Brief:
Going line by line through the records below, write out everything starting with the line containing "# Propresenter 7 client executor" and going on through the line containing "- Implements a", exactly and inclusively. Pictures do not go in.
━━━━━ Data under study ━━━━━
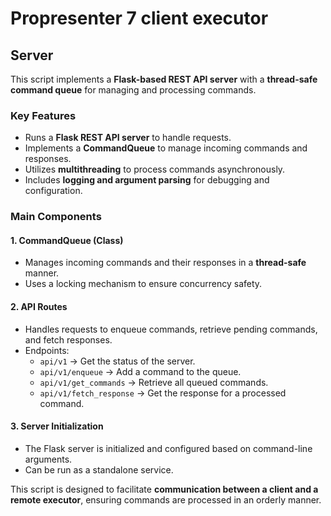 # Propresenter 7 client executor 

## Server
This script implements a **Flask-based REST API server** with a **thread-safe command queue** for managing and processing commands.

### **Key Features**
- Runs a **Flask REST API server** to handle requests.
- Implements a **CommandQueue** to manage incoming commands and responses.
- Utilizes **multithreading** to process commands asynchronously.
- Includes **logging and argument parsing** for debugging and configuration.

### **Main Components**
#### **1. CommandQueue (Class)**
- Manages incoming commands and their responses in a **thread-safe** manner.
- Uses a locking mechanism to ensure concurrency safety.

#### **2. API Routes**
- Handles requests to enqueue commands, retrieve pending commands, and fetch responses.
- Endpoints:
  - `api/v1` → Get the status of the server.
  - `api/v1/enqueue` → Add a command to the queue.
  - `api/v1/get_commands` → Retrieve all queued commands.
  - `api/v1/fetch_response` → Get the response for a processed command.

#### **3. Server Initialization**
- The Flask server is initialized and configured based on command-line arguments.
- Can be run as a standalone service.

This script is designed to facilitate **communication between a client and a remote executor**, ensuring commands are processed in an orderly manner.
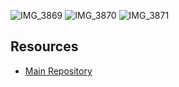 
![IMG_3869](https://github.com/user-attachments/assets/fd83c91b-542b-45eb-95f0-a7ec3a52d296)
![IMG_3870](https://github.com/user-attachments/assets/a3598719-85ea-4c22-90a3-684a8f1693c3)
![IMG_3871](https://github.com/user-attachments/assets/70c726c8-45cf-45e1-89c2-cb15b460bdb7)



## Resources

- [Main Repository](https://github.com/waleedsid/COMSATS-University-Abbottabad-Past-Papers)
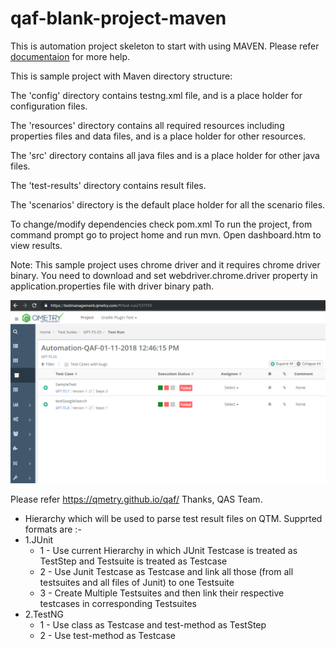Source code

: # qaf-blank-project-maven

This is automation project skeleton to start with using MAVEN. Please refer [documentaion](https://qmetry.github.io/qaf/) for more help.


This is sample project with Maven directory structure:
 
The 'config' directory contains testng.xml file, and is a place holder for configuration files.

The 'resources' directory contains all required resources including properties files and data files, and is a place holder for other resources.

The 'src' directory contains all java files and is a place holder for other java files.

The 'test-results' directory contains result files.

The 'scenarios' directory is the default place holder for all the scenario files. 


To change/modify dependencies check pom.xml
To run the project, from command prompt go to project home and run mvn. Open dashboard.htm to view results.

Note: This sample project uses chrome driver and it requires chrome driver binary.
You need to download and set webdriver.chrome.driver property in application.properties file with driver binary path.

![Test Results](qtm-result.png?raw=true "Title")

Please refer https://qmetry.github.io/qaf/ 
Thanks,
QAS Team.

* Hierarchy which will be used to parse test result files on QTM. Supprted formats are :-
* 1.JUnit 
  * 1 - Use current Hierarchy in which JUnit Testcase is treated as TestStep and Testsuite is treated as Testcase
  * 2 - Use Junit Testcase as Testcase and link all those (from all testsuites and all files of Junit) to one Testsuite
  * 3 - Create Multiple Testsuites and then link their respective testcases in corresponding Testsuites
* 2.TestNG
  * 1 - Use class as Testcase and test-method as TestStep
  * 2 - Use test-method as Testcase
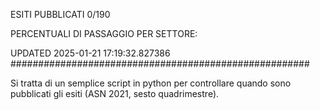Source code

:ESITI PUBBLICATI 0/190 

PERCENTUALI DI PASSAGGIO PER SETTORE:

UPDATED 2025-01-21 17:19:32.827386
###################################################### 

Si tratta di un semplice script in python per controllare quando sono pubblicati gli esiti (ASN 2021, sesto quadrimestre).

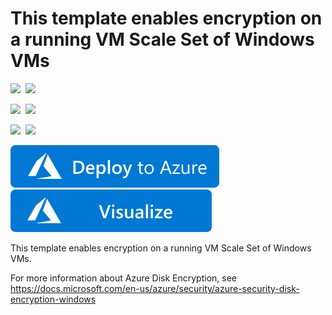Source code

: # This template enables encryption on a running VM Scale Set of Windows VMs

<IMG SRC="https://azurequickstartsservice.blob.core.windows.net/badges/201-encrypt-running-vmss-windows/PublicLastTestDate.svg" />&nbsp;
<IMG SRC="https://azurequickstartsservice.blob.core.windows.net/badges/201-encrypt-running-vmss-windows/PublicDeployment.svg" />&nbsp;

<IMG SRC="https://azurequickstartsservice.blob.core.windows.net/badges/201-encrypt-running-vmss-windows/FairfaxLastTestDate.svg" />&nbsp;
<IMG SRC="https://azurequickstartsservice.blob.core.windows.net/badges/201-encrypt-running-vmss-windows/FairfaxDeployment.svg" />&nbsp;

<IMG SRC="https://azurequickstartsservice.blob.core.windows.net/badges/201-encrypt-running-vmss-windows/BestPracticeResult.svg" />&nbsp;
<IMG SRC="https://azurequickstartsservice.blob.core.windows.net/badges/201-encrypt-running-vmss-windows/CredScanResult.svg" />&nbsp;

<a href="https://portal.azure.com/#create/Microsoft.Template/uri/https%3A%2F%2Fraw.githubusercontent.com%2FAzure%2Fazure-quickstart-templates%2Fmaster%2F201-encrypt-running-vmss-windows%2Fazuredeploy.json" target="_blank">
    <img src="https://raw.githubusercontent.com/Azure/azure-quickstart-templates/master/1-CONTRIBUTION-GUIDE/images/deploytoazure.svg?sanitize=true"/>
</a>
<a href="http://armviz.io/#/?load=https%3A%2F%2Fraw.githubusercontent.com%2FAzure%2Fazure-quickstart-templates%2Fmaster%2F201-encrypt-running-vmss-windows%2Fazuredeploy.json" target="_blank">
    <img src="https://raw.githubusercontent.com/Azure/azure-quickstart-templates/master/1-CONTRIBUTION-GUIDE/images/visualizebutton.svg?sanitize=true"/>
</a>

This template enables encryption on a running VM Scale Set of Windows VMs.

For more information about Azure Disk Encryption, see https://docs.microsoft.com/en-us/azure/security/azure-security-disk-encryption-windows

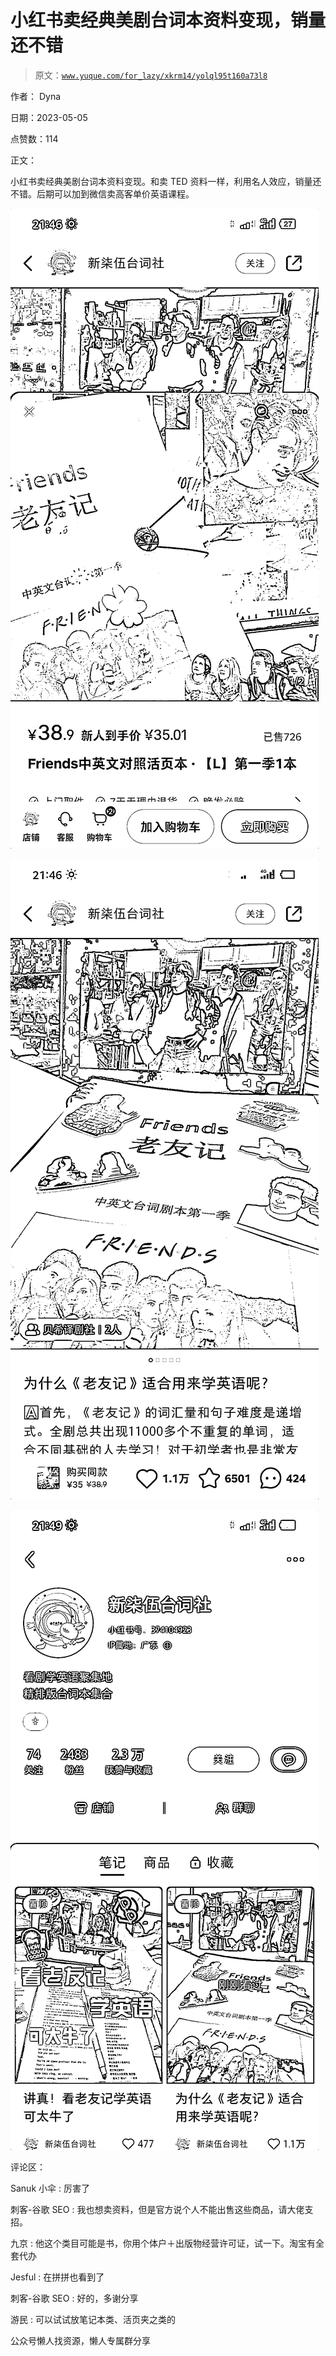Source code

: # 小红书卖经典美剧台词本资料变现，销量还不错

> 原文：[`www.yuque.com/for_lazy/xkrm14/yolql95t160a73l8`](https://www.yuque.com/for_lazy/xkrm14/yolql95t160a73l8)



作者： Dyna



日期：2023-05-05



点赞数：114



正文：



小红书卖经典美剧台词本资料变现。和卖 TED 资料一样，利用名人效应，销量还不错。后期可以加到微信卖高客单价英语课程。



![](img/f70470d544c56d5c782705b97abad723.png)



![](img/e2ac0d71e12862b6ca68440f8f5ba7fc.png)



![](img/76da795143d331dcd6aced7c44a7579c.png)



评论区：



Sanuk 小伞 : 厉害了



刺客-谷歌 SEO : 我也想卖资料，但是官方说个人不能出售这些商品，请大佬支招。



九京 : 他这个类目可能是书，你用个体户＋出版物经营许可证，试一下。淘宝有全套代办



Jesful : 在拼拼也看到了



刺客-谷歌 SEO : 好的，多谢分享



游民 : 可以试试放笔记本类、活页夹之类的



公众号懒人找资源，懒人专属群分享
━━━━━
━━━━━ Data under study ━━━━━
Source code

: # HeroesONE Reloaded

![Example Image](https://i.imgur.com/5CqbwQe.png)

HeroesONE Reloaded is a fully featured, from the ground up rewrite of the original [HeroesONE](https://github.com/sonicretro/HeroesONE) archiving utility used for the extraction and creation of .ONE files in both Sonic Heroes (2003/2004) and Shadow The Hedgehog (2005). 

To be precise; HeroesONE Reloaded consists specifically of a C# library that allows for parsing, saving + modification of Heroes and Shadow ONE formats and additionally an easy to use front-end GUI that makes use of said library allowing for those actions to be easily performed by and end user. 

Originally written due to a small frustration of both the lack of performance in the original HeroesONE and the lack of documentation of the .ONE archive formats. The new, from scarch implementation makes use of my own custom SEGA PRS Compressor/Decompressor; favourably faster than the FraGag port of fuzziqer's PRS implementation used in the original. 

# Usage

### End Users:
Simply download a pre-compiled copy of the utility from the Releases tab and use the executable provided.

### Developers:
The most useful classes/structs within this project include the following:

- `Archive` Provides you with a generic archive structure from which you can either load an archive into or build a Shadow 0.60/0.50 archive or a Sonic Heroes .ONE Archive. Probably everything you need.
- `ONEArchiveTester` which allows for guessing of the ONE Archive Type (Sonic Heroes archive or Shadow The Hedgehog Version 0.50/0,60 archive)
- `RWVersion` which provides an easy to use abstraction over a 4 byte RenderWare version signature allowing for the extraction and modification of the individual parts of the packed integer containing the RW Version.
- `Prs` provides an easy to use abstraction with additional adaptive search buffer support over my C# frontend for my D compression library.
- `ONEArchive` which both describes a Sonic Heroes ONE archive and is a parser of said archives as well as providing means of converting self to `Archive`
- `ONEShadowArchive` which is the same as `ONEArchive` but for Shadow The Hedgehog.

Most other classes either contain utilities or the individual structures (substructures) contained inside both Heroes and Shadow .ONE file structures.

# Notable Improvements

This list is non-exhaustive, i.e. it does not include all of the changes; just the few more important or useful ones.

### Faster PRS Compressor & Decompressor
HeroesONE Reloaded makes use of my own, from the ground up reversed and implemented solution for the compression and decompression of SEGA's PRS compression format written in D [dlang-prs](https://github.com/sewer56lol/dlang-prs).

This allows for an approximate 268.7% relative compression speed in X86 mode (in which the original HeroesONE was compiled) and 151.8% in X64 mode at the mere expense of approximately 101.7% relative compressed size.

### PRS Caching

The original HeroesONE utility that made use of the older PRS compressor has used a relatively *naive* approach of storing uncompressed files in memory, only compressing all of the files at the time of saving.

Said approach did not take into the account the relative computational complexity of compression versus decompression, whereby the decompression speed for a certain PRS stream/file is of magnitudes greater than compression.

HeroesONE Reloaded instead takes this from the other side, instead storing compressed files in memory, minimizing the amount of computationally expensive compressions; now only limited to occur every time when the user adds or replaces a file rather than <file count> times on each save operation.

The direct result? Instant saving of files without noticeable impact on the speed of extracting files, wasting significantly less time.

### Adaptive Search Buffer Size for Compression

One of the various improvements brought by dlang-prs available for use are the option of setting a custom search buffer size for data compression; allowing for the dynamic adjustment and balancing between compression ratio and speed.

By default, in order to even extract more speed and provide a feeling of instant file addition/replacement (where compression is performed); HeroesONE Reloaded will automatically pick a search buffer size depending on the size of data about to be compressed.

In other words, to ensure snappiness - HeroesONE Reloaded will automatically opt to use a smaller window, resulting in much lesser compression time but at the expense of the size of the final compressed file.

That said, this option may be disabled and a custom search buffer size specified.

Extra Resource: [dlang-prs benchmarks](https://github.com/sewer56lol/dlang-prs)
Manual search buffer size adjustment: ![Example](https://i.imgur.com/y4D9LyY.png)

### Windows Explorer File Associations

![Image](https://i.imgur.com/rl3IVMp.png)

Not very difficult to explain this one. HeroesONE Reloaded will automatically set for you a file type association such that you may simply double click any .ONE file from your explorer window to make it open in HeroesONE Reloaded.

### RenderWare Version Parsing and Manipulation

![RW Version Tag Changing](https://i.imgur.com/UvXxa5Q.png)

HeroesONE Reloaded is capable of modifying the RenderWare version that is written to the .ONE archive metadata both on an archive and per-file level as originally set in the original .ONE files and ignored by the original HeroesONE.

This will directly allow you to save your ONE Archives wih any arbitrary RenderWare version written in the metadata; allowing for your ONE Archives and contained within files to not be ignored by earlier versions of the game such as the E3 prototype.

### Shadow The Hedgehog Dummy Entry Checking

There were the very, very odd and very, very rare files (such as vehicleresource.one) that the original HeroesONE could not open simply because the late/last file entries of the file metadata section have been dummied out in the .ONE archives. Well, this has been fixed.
━━━━━
━━━━━ Data under study ━━━━━
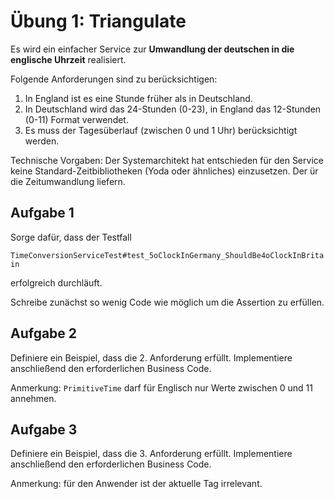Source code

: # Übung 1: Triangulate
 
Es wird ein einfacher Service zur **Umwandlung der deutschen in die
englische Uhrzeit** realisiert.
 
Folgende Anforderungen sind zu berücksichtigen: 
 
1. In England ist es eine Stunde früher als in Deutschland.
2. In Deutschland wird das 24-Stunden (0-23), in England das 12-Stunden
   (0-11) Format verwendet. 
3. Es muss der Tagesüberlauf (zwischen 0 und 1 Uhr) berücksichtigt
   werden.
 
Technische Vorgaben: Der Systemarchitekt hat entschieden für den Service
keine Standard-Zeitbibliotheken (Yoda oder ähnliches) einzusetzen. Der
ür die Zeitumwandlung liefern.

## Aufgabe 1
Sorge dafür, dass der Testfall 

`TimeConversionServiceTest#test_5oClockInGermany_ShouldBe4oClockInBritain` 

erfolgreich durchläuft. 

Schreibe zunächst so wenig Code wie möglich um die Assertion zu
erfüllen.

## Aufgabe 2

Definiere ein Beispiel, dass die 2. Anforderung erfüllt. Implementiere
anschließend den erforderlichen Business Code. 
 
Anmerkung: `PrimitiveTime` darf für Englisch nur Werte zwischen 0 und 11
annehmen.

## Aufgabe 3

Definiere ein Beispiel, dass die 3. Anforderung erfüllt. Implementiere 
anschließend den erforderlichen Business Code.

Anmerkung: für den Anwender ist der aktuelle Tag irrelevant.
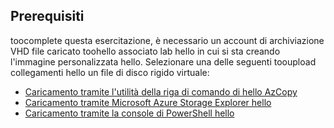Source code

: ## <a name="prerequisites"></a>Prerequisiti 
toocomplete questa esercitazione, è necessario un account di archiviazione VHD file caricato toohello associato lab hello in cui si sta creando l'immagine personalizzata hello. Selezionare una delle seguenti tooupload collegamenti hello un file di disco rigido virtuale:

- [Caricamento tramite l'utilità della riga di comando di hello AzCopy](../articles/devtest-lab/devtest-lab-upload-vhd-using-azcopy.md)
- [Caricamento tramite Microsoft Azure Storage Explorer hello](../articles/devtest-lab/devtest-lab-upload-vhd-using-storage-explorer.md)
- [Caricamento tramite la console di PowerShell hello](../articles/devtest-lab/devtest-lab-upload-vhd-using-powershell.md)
━━━━━
Solution to the problem:
 # Propresenter 7 client executor 

## Server
This script implements a **Flask-based REST API server** with a **thread-safe command queue** for managing and processing commands.

### **Key Features**
- Runs a **Flask REST API server** to handle requests.
- Implements a **CommandQueue** to manage incoming commands and responses.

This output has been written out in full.